# EXERCISE DIRECTIONS
Show every line in the records below that contains the word "down".

# AVAILABLE RECORDS
----
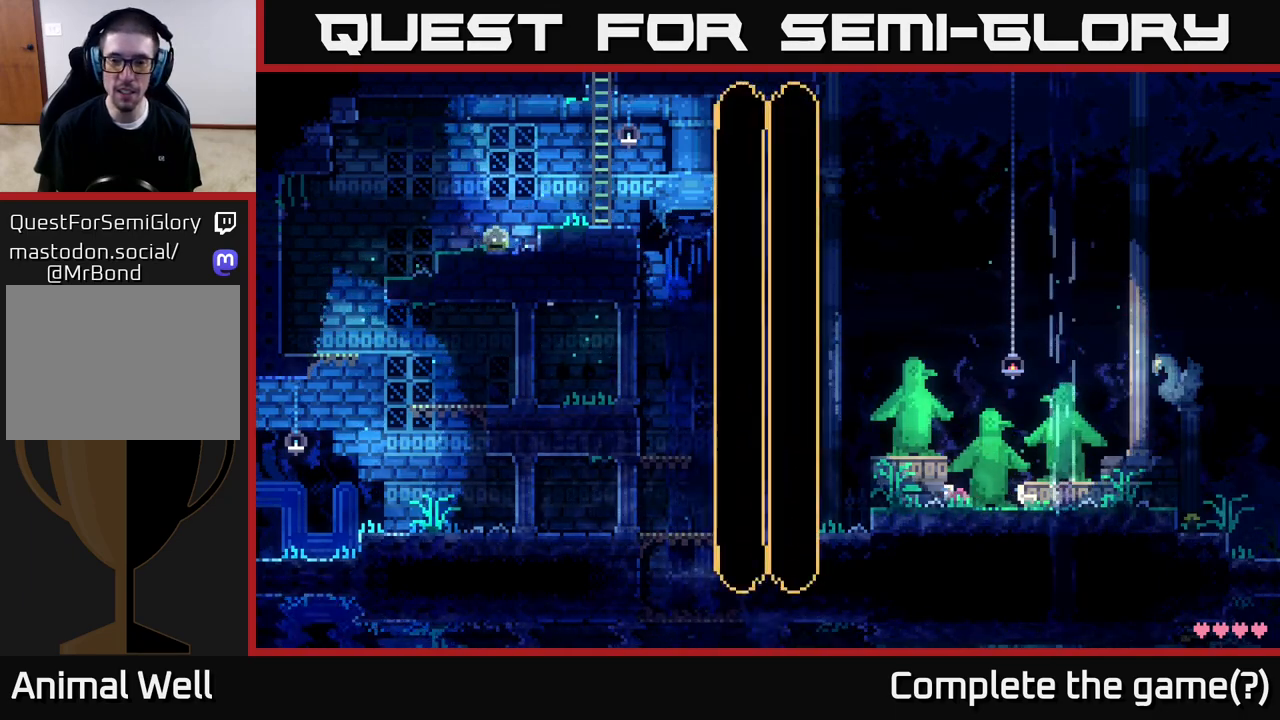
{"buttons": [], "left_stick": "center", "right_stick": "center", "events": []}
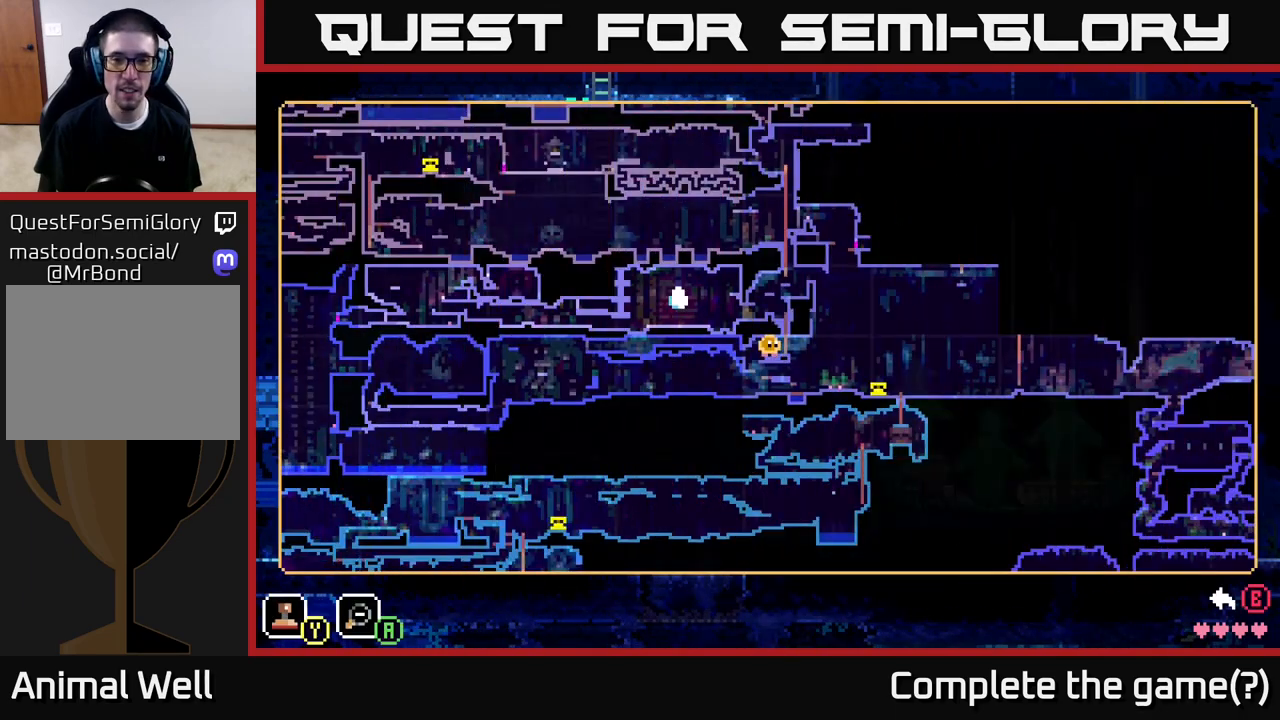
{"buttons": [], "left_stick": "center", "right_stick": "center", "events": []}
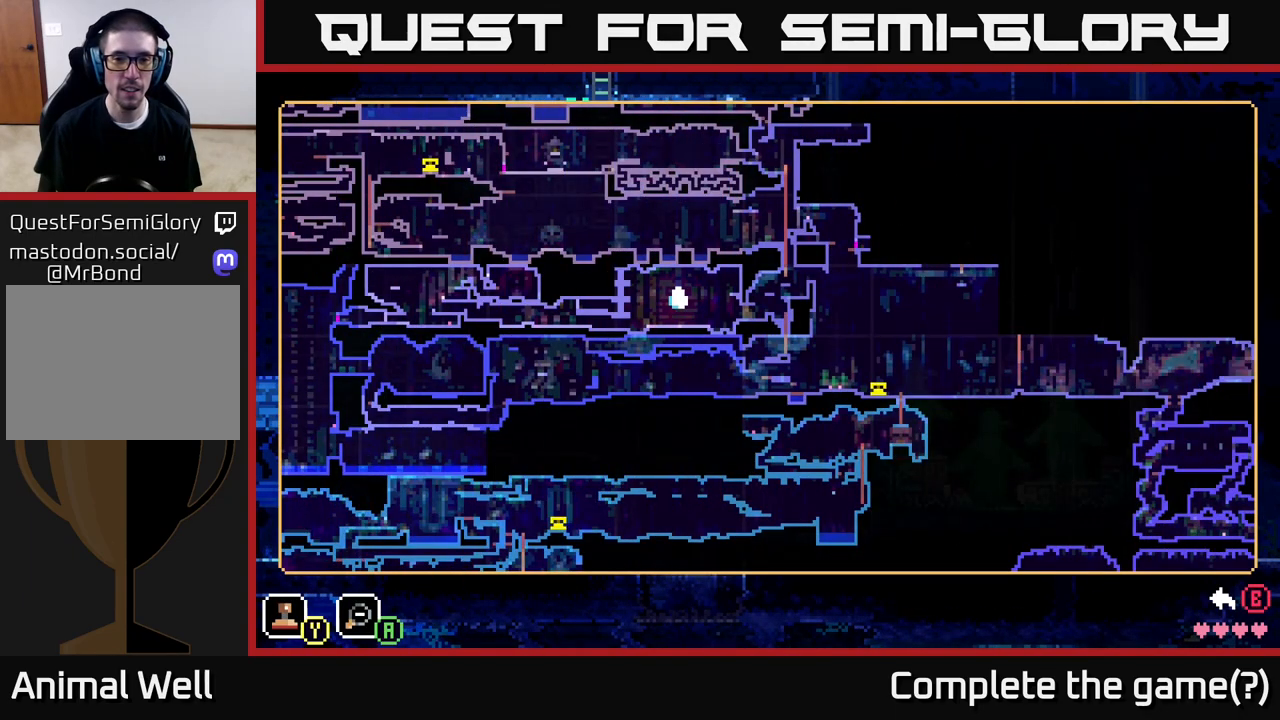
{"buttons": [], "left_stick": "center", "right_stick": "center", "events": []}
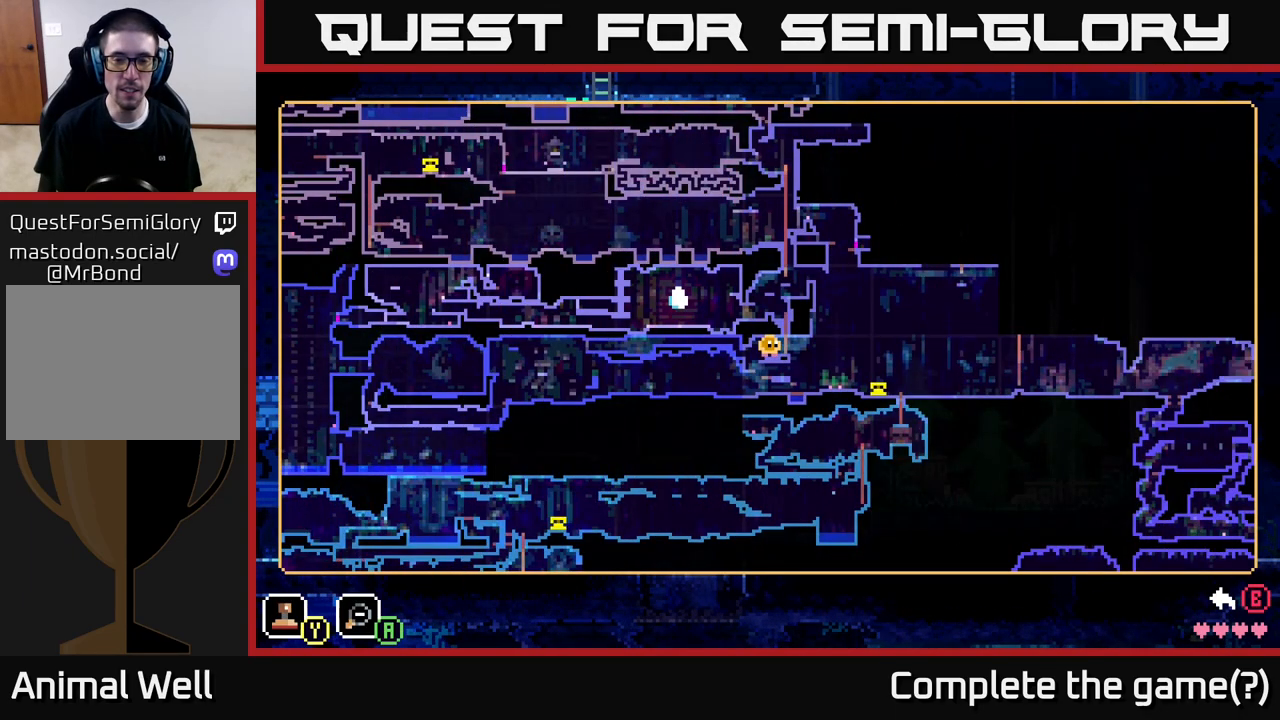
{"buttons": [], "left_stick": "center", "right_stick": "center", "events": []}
----
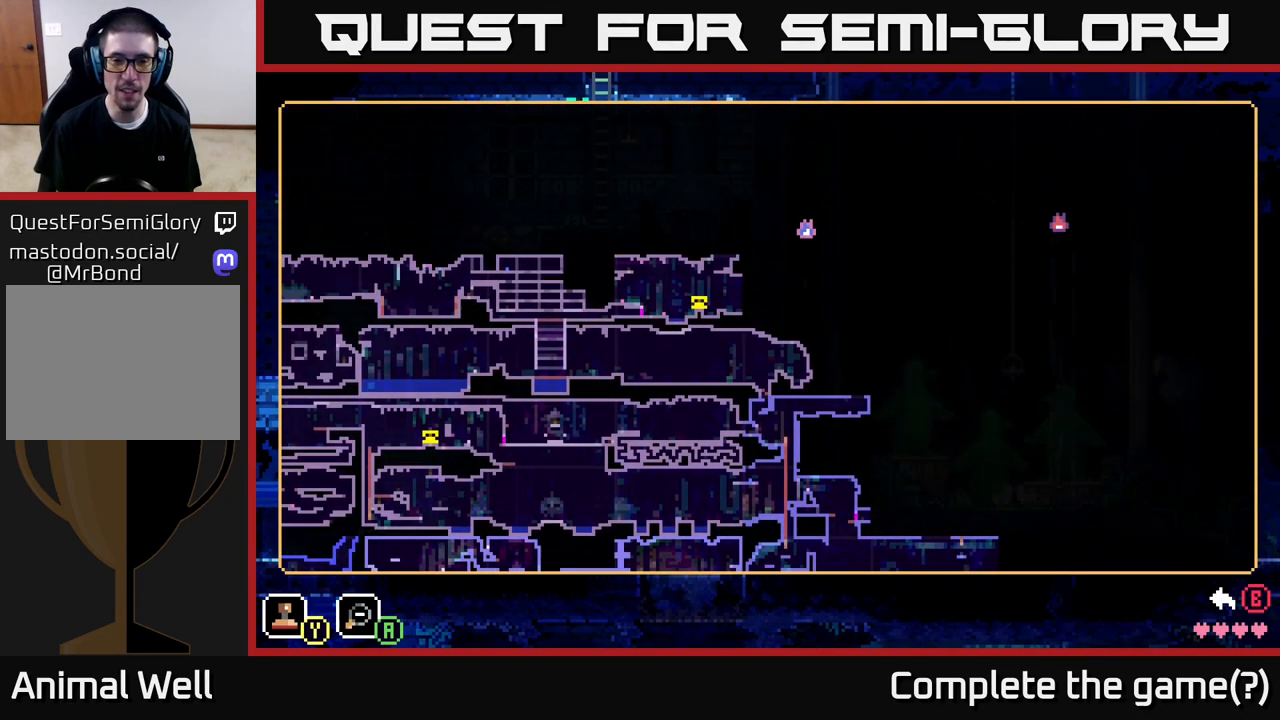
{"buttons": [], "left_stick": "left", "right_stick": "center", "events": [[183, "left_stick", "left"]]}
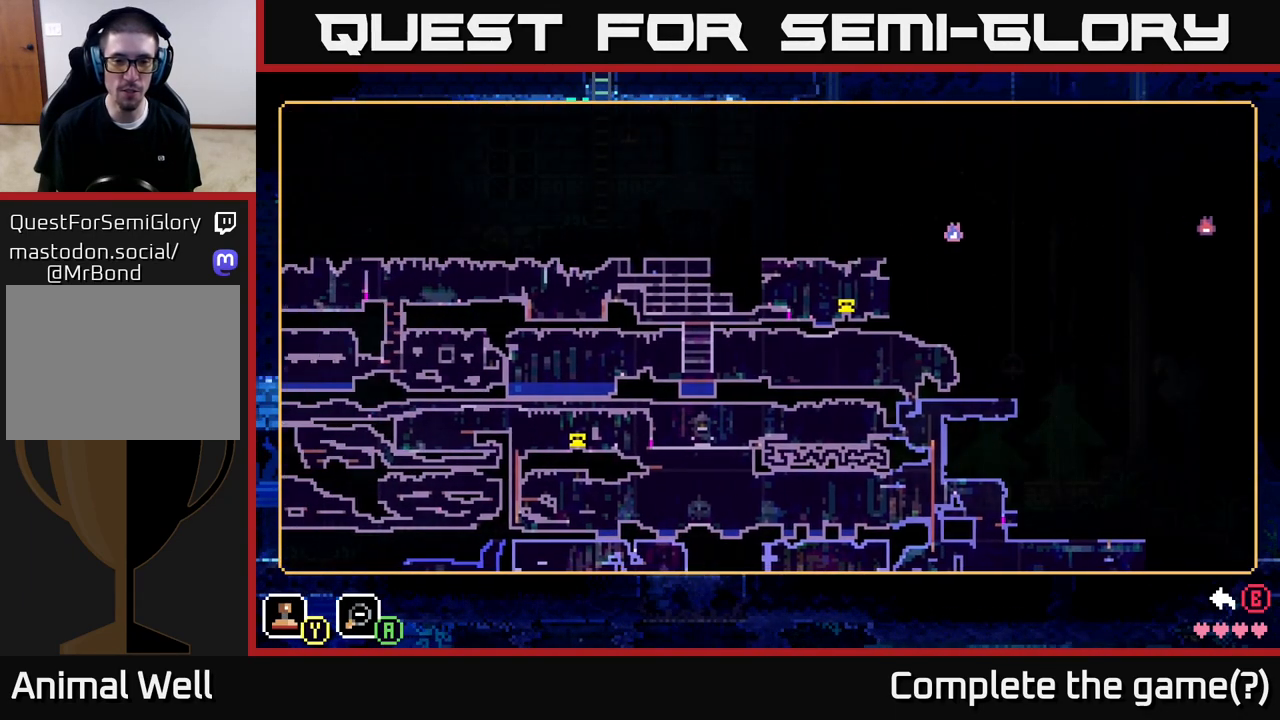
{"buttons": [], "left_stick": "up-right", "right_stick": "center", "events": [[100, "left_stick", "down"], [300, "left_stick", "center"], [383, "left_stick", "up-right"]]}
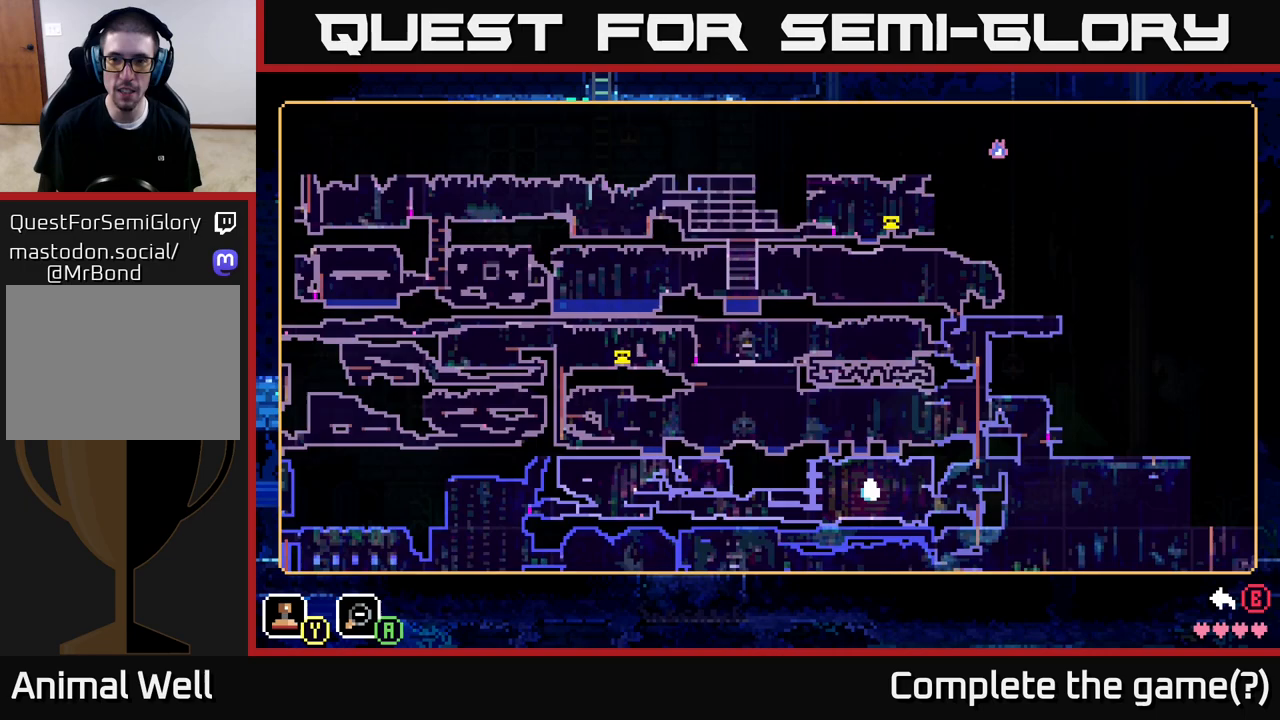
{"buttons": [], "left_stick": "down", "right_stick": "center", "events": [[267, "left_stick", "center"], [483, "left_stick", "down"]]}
----
# SOLUTION TO THIS EXERCISE
{"buttons": [], "left_stick": "up-right", "right_stick": "center", "events": [[100, "left_stick", "down"], [300, "left_stick", "center"], [383, "left_stick", "up-right"]]}
{"buttons": [], "left_stick": "down", "right_stick": "center", "events": [[267, "left_stick", "center"], [483, "left_stick", "down"]]}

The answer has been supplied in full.